Wait till the installer is done

Shows installer in progess Show that installer is finished

The default admin credentials will be printed to the console, and saved in the file adminPassword.txt in the resulting install. You can change this password after logging in to the Management Interface.

Note

The password is also written down in the buildout.cfg file, but this setting is not effective after Plone has been started for the first time. Changing this setting does not do any good.

Install Plone Developer Tools

If you’re using this Plone install for development, add the common development tool set.

cd ~/Plone/zinstance
bin/buildout -c develop.cfg

You’ll need to add the “-c develop.cfg” again each time you run buildout, or you’ll lose the extra development tools.

Start Plone

If you’re developing, start Plone in foreground mode for a test run (you’ll see potential errors in the console):

cd ~/Plone/zinstance
bin/plonectl fg

When you start Plone in the foreground, it runs in debug mode, which is much slower than production mode since it reloads templates for every request.

For evaluation, instead use:

cd ~/Plone/zinstance
bin/plonectl start

Use

cd ~/Plone/zinstance
bin/plonectl stop

to stop the instance.

By default, Plone will listen to port 8080 on available network interfaces. The port may be changed by editing buildout.cfg and re-running buildout.

You’ve Got Plone

Now take a look at your Plone site by visiting the following address in your webbrowser:

http://localhost:8080

The greeting page will let you create a new site. For this you need the login credentials printed to your terminal earlier, also available at ~/Plone/zinstance/adminPassword.txt.

If everything is OK, press CTRL-C in the terminal to stop Plone if you’re running in debug mode. Use the plonectl stop command if you didn’t start in debug mode.

If you have problems, please see the help guidelines.

For automatic start-up when your server boots up, init scripts, etc. please see the deployment guide.

Installing Plone Using RPM, Deb Packages

Not supported by Plone community.

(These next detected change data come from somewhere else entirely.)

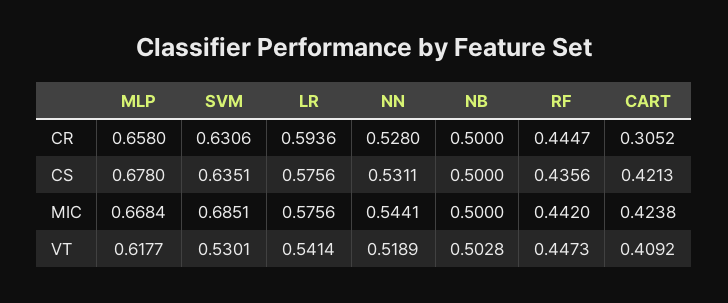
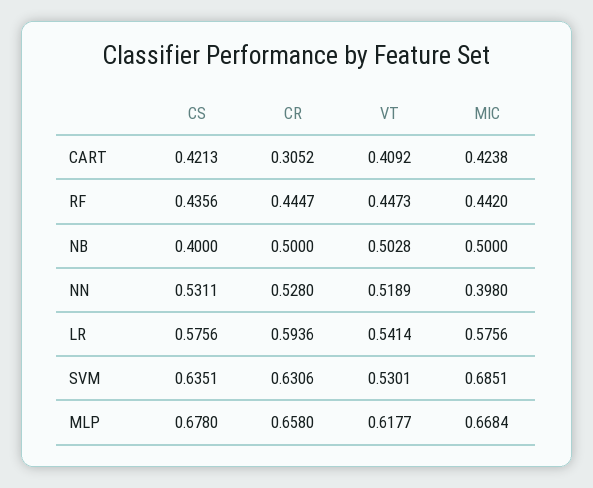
  {
    "MLP": {
      "CR": 0.658,
      "CS": 0.678,
      "MIC": 0.6684,
      "VT": 0.6177
    },
    "SVM": {
      "CR": 0.6306,
      "CS": 0.6351,
      "MIC": 0.6851,
      "VT": 0.5301
    },
    "LR": {
      "CR": 0.5936,
      "CS": 0.5756,
      "MIC": 0.5756,
      "VT": 0.5414
    },
    "NN": {
      "CR": 0.528,
      "CS": 0.5311,
-     "MIC": 0.5441,
+     "MIC": 0.398,
      "VT": 0.5189
    },
    "NB": {
      "CR": 0.5,
-     "CS": 0.5,
+     "CS": 0.4,
      "MIC": 0.5,
      "VT": 0.5028
    },
    "RF": {
      "CR": 0.4447,
      "CS": 0.4356,
      "MIC": 0.442,
      "VT": 0.4473
    },
    "CART": {
      "CR": 0.3052,
      "CS": 0.4213,
      "MIC": 0.4238,
      "VT": 0.4092
    }
  }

Plone dependencies can and should be installed via your operating system package manager, to profit from security updates and maintenance, but not Plone itself. The packages that have been offered in the past via apt, yum, dnf, port etcetera tend to be unmaintained, old and unsuitable.

Microsoft Windows

Beginning with Plone 5.1.4, the Unified Installer will install Plone on Windows 10. Windows installation instructions vary from Linux/Unix instructions! See the Windows-specific installation instructions that are included with the installer.

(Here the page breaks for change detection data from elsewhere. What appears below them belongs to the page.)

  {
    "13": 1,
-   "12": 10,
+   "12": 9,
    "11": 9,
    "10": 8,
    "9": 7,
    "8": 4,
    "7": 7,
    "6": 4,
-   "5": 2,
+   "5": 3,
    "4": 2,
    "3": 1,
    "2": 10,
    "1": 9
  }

For earlier versions of Plone 5, you have the Windows installer or the Vagrant kit

An alternative to directly running Plone 5 on Windows is to use the official Windows Subsystem Linux (WSL, formerly also known as LXSS). For details on installation and usage consult the chapter Installing Plone on a Windows 10 Linux Subsystem for Development.

macOS

This is the recommended method if you want to try Plone for the first time.

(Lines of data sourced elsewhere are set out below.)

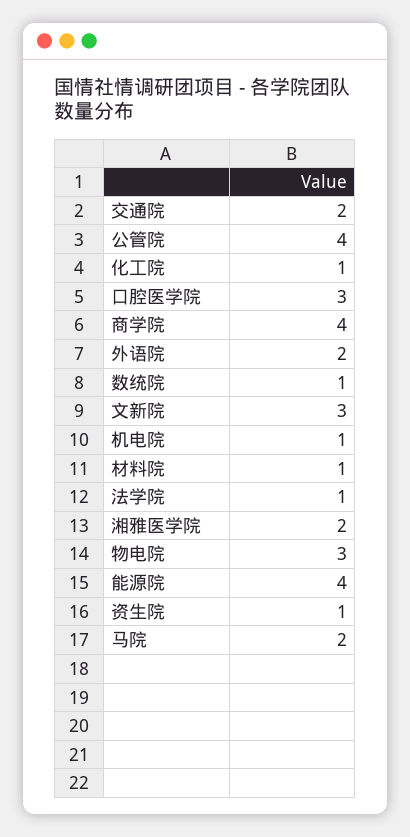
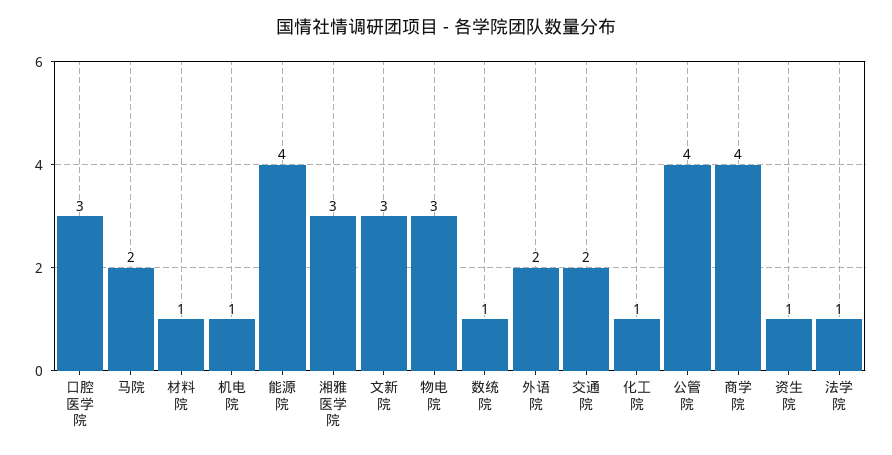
  {
    "交通院": 2,
    "公管院": 4,
    "化工院": 1,
    "口腔医学院": 3,
    "商学院": 4,
    "外语院": 2,
    "数统院": 1,
    "文新院": 3,
    "机电院": 1,
    "材料院": 1,
    "法学院": 1,
-   "湘雅医学院": 2,
+   "湘雅医学院": 3,
    "物电院": 3,
    "能源院": 4,
    "资生院": 1,
    "马院": 2
  }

Please use the installer from the download page https://plone.org/download.

Installation via the Unified Installer or buildout is similar to Unix. However, you will need to install a command-line build environment. To get a free build kit from Apple, do one of the following:

  • Download gcc and command-line tools from https://developer.apple.com/downloads/. This will require an Apple developer id.

  • Install Xcode from the App Store. After installation, visit the Xcode app’s preference panel to download the command-line tools.

After either of these steps, you immediately should be able to install Plone using the Unified Installer.

Proceed as with Linux.

LibXML2/LibXSLT Versions

Don’t worry about this if you’re using an installer.

Debug Mode

When you have Plone installed and want to start development you need do enter debug mode.